13.3. These confidentiality obligations apply for a period of five (5) years after termination or expiration of the Agreement.

13. Data Protection

13.1. The parties shall comply with applicable data protection law and oblige their employees engaged to data secrecy, unless they are already obliged generally.

13.2. To the extent necessary, the parties will execute additional data protection agreements on a case-by-case-basis.

13.3. In particular, Business-Partner will ensure that the collection and processing of personal data within the scope of the Printing Services will be in compliance with applicable law (e.g., should this be required, by obtaining a legally effective consent from the end-customer).

14. Termination

14.1. Possible rights of ordinary termination will be specified in the Agreement.

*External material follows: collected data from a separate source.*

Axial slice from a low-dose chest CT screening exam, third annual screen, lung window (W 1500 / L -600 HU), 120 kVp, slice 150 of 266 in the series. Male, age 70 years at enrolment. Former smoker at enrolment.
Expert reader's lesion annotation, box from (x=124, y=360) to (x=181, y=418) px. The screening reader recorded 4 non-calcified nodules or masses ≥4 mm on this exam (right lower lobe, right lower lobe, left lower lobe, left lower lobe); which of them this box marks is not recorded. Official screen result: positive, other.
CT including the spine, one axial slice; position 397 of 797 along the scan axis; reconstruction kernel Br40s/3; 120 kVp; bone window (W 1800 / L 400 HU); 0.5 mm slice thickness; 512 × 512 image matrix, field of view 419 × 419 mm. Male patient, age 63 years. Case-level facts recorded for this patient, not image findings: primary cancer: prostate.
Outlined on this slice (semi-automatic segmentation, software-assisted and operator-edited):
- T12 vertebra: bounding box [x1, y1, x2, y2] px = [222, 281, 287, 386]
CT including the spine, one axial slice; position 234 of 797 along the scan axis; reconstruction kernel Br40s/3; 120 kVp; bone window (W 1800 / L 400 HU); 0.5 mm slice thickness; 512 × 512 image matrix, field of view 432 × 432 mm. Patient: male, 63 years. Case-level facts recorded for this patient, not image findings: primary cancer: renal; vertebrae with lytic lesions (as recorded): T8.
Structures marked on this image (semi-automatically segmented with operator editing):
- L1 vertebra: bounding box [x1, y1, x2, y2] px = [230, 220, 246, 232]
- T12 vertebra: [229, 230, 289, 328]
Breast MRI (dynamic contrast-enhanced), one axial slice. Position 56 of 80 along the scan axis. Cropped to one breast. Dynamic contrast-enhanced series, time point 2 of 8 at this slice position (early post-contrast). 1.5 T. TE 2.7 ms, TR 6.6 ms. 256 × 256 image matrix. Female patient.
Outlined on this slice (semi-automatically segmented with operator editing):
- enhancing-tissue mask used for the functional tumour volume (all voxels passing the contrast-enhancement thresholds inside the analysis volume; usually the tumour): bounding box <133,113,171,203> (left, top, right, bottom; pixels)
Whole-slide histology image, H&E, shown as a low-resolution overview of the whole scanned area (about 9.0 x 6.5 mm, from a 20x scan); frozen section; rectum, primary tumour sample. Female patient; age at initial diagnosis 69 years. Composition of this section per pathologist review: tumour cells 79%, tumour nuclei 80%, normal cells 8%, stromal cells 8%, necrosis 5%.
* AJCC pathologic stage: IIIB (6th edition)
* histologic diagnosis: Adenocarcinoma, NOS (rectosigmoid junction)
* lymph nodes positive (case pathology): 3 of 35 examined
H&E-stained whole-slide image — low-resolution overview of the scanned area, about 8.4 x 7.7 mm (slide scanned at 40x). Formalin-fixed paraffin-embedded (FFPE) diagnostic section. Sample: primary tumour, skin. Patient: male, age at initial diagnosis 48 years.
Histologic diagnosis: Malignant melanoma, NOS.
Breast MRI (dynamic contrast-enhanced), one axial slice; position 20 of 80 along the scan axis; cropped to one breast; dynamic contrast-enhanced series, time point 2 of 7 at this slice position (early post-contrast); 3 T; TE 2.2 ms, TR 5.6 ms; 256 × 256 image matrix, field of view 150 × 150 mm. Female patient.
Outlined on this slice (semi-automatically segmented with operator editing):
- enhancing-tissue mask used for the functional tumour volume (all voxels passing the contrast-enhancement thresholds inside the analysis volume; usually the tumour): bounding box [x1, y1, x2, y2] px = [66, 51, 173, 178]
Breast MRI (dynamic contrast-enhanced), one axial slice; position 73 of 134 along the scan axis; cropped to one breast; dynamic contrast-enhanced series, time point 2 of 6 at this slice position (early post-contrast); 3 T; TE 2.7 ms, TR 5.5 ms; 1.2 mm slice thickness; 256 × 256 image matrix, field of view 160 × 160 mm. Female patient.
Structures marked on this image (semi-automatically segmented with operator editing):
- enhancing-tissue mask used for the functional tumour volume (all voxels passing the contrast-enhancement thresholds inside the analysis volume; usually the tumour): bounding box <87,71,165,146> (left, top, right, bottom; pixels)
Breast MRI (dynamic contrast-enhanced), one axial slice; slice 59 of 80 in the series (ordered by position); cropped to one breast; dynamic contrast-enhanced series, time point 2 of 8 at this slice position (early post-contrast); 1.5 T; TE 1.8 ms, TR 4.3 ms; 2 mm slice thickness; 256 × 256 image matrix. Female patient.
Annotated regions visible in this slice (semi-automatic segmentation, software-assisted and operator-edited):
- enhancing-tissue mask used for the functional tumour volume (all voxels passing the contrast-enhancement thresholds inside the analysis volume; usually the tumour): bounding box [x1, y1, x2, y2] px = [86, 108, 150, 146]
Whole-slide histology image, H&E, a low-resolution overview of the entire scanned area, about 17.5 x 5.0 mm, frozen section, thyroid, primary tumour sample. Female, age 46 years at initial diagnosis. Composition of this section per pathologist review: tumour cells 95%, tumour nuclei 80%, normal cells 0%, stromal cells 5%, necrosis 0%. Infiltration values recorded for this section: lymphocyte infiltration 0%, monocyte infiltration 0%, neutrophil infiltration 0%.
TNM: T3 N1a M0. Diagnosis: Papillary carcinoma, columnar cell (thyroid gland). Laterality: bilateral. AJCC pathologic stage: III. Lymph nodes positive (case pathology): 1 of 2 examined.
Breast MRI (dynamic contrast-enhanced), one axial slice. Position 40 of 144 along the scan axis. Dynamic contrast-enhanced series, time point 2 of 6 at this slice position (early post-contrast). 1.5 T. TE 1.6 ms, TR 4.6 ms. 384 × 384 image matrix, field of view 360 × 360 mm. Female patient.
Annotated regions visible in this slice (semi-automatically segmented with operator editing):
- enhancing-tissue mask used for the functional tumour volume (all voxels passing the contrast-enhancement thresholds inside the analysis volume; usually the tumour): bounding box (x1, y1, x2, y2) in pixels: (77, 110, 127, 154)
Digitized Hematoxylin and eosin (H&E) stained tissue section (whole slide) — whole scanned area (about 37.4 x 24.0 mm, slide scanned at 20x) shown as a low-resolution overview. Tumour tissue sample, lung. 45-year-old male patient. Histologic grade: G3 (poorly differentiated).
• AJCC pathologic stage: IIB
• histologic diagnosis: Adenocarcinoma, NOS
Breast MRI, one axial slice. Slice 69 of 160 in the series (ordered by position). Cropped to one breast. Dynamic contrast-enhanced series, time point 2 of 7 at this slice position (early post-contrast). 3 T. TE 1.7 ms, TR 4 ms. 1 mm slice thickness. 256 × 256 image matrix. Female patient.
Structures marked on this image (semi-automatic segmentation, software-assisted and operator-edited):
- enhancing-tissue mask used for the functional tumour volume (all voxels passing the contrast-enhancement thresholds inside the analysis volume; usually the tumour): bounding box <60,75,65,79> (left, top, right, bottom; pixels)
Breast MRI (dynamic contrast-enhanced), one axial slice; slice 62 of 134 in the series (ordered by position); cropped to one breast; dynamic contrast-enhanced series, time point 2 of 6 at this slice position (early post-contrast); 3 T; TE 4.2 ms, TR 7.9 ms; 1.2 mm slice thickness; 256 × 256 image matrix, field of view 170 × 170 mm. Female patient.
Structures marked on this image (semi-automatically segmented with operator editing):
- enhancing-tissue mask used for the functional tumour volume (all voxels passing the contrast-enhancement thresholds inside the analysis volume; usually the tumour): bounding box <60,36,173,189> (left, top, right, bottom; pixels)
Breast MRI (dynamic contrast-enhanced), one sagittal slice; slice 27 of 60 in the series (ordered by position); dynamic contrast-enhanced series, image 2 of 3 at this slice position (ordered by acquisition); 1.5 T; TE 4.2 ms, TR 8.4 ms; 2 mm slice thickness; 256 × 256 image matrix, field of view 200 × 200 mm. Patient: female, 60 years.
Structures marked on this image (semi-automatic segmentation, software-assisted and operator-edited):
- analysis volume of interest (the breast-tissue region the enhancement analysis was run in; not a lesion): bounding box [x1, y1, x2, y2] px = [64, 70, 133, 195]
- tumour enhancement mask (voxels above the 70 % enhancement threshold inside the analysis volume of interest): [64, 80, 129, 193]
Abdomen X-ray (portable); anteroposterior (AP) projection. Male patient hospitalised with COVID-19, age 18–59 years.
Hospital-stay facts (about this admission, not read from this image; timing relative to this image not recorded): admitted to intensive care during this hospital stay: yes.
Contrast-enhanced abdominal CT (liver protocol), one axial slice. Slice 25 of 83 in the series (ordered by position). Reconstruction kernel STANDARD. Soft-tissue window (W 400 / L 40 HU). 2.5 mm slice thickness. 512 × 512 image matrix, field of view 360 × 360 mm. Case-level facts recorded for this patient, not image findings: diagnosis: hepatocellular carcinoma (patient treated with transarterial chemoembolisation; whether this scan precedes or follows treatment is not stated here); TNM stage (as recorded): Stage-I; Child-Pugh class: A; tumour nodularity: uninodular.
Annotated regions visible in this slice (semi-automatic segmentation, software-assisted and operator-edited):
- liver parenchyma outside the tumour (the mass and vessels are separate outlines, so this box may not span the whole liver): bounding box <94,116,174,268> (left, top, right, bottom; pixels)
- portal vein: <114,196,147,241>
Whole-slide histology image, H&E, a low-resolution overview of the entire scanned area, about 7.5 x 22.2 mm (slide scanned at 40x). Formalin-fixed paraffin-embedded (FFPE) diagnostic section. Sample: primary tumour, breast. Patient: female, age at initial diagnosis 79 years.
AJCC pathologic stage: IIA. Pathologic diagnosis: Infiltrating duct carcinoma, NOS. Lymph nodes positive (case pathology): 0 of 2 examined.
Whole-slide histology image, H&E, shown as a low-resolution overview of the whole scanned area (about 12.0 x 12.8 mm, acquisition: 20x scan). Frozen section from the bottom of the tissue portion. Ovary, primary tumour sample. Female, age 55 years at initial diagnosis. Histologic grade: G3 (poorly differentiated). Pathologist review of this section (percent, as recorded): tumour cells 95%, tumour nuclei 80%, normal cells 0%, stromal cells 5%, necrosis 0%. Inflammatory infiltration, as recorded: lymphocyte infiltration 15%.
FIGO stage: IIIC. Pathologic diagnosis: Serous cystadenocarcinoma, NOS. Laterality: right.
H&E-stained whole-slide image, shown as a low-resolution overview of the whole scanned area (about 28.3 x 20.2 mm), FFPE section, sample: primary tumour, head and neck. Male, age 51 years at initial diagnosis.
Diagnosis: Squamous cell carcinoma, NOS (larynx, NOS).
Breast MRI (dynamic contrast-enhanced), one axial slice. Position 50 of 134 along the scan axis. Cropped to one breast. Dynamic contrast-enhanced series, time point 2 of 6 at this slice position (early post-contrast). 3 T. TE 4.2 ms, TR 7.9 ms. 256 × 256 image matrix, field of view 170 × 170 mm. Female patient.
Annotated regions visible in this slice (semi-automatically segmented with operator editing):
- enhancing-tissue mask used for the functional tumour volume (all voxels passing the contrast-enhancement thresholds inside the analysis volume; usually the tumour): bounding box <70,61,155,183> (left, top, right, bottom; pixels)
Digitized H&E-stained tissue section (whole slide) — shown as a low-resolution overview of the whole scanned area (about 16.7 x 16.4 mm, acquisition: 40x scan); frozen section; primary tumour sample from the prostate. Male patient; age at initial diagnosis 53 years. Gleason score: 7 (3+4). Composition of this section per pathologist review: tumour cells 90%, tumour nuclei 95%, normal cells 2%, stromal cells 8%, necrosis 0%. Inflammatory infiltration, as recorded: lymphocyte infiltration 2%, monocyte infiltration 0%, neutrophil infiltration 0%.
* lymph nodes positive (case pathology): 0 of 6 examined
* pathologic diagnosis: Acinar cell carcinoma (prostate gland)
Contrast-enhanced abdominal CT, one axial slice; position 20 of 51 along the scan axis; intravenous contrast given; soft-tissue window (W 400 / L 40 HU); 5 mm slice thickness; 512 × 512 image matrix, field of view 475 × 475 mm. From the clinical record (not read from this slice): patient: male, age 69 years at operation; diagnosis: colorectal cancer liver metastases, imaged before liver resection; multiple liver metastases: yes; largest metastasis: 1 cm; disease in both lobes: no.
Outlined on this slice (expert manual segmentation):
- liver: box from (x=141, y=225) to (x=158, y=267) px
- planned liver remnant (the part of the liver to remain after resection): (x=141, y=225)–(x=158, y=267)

14.2. The right to terminate for cause remains untouched for both parties. Deep Art Effects may terminate the Agreement for cause, by way of example, if Business Partner has not paid an invoice after receiving a warning notice with a grace period and after the grace period has expired without Business-Partner having paid the amount due.

14.3. Deep Art Effects shall be entitled to remuneration for all Services rendered up to date on which termination comes into effect.

14.4. Termination will not affect fixed volume packages ordered by the Business-Partner for a fixed period of time.

14.5. Termination must be made in the Written From to be effective.

15. Miscellaneous

15.1. Changes to the Agreement including side agreements must be made in the Written Form in order to become effective, subject to Section 7. Oral agreements are invalid.

15.2. Business-Partner is not entitled to offset against claims of Deep Art Effects or to exercise a retention right unless undisputed or recognized claims are concerned.

15.3. To the extent not expressly agreed in Written Form, Business-Partner is not entitled to transfer claims from the Agreement.

15.4. Should one or more provisions in these GTC (or the Agreement) become invalid or unenforceable, the effectiveness and enforceability of the remaining provisions will not be affected. The ineffective or unenforceable provision shall be replaced by an effective and enforceable provision which will be as close as possible to the original provision in meaning and purpose.

15.5. The Agreement is subject to German law without its conflict-of-laws-rules. The courts at the registered seats of Deep Art Effects in Germany shall have exclusive jurisdiction.